Wenn es nur einen gibt , warum kann ich dann im Byte-format die Nummer des Zähler ändern?????
In der Hilfefunktion steht dass man den Wert zwischen 0...7 eingeben kann, dass hört sich so an als ob man 8 Zähler realisieren könnte!


----------



## Ralle (29 Januar 2007)

Ehrlich, ich halte von den Dingern eh nix, nimm doch einen Datenbaustein und den Taktmerker der CPU (1000ms) und zähl Doppelwörter hoch. Da paßt genug rein und du brauchst nicht mit den SFC hantieren.


----------



## plc_tippser (29 Januar 2007)

Outrider schrieb:


> Wenn es nur einen gibt , warum kann ich dann im Byte-format die Nummer des Zähler ändern?????
> In der Hilfefunktion steht dass man den Wert zwischen 0...7 eingeben kann, dass hört sich so an als ob man 8 Zähler realisieren könnte!


 

Weil die 318 und 400er Serie mehrere haben.

pt


----------



## MSB (29 Januar 2007)

@outrider
Es ehrt dich das du die Hilfe gelesen hast, da steht aber außerdem:


> Sie können eine CPU-spezifische Anzahl von Betriebsstundenzählern einstellen.


Mfg
Manuel


----------



## Question_mark (30 Januar 2007)

*Betriebsstundenzähler*

Hallo,



			
				Ralle schrieb:
			
		

> Ehrlich, ich halte von den Dingern eh nix, nimm doch einen Datenbaustein und den Taktmerker der CPU (1000ms) und zähl Doppelwörter hoch. Da paßt genug rein und du brauchst nicht mit den SFC hantieren.

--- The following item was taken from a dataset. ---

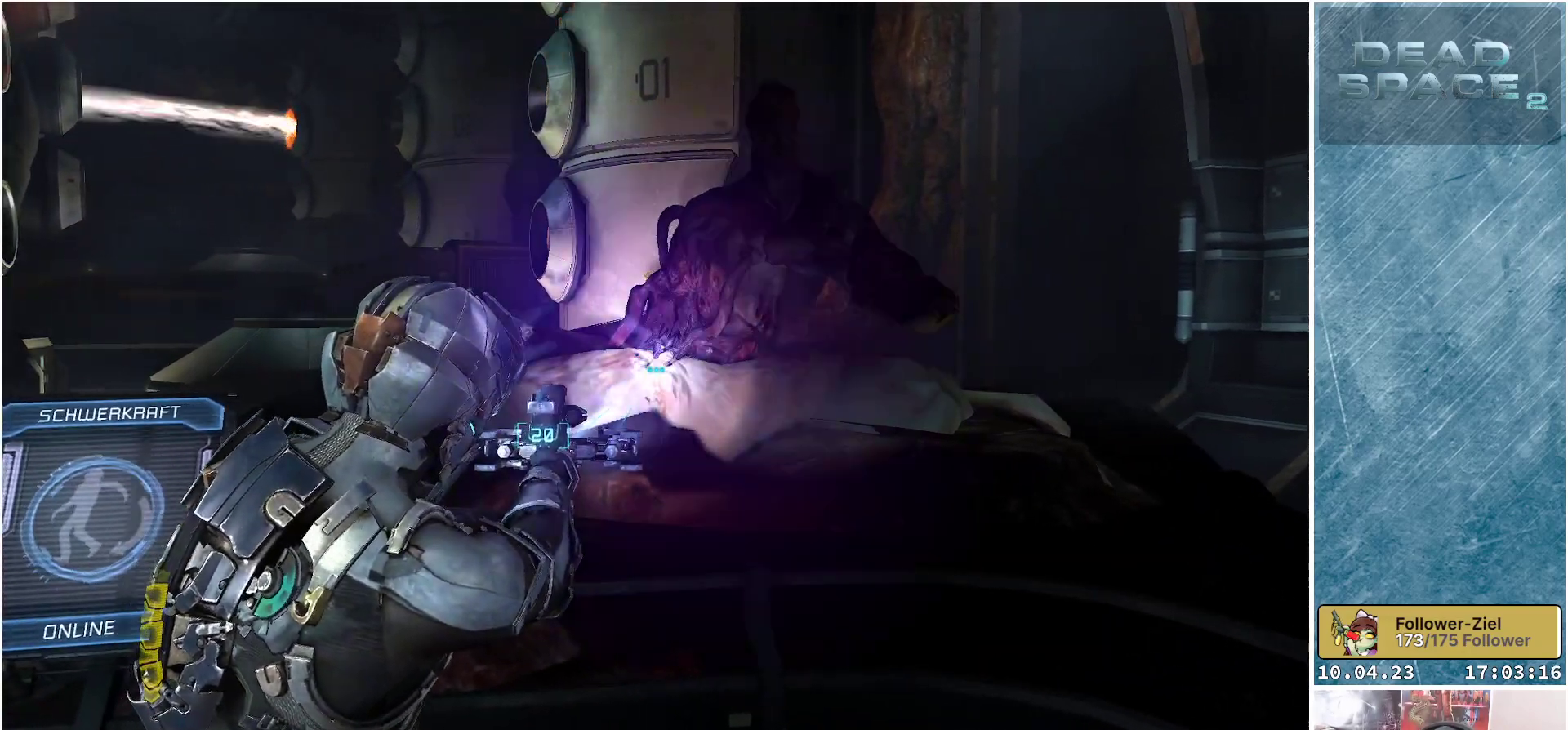
{"buttons": ["L2"], "left_stick": "right", "right_stick": "up", "events": [[100, "B", "up"], [283, "left_stick", "up-right"], [383, "right_stick", "up"], [400, "left_stick", "right"]]}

Ja, aber das Thema ist nicht unkritisch. Die BSZ (Betriebsstundenzähler) der CPU arbeiten unabhängig von Datenbausteinen in der CPU, egal was auch passiert. Leider sind es zuwenig, was soll ich z.B. mit 16 BSZ. Das hätte Siemens sich auch sparen können. Stell Dir mal folgendes vor :

Betriebsstunden wurden bisher zuverlässig und minutiös über Jahre durch das SPS-Anwenderprogramm in DB's kumulativ aufsummiert.
Die Anlage hat eine Störung und wird dann mal versuchsweise  durch den Elektriker der Bereitschaft neu mit dem Programm vom Pg geladen (er weiss sich halt nicht anders zu helfen und manchmal soll das sogar funktionieren).
Muss ich noch mehr schreiben ???

Gruss

Question_mark


----------



## volker (31 Januar 2007)

Question_mark schrieb:


> Die Anlage hat eine Störung und wird dann mal versuchsweise durch den Elektriker der Bereitschaft neu mit dem Programm vom Pg geladen (er weiss sich halt nicht anders zu helfen und manchmal soll das sogar funktionieren).
> Muss ich noch mehr schreiben ???


tja. leider ein problem.
und manchmal (wobei ich hier richtung 0,1 - 1 % tendiere) soll es wahrhafig funktionieren. 
mich ärgert dann meist, das die jungs nicht erst nach der wahren ursache suchen sondern viel zu schnell diese möglichkeit ausporbieren (und dann u.U mehr zerstören als reparieren).
und dann..... na dann rufen die halt an und weinen.
und dann..... muss ich uU nachts raus um die anlage wieder ans laufen zu bringen. 

junges beispiel in einer s5 95-master:
ein merker war nicht da um die automatik starten zu können. dies war der prog-merker aus dem op.
das hat den service überfordert (obwohl die alle lehrgänge für sowas bekommen haben). 
also hat der service das ag mal eben urgelöscht und das im netzwerk gesicherte programm eingespielt.
(zugutehalten muss ich denen, das sie zumindest einen ag-abzug gemacht haben)
netzprog übertragen. nix ging
ag-abzug übetragen. nix ging
logisch. die jungs haben ja alle masterdaten gelöscht.

grrrr. wer machts? .....ua ich
solche unnötigen (und vor allen dingen langen) stillstandzeiten kosten viel geld.

ihmo liegt sowas einfach an der fehlenden lust diverser mitarbeiter.


----------



## IBN-Service (9 Februar 2007)

Outrider schrieb:


> Ich bitte um Unterstützung, und bedanke mich für Tipps!
> Mit freundlichen Grüßen



Hallo Outrider,

auf meiner Homepage (s.u.) findest du im Downloadbereich das S7-Programm 
"Einfache Beispiele zur Step7 - Programmierung".

Darin findest du
*"BTRStd"*

Kurze Beschreibung:

Bei CPU der 300er - Reihe steht meist nur ein einziger Hardware-Betriebsstundenzähler zur Verfügung. 
Mit der Funktion "BTRStd" können beliebig viele remanente Software - Betriebsstundenzähler realisiert werden.

Vielleicht hilft dir das weiter.

CU

Jürgen.


----------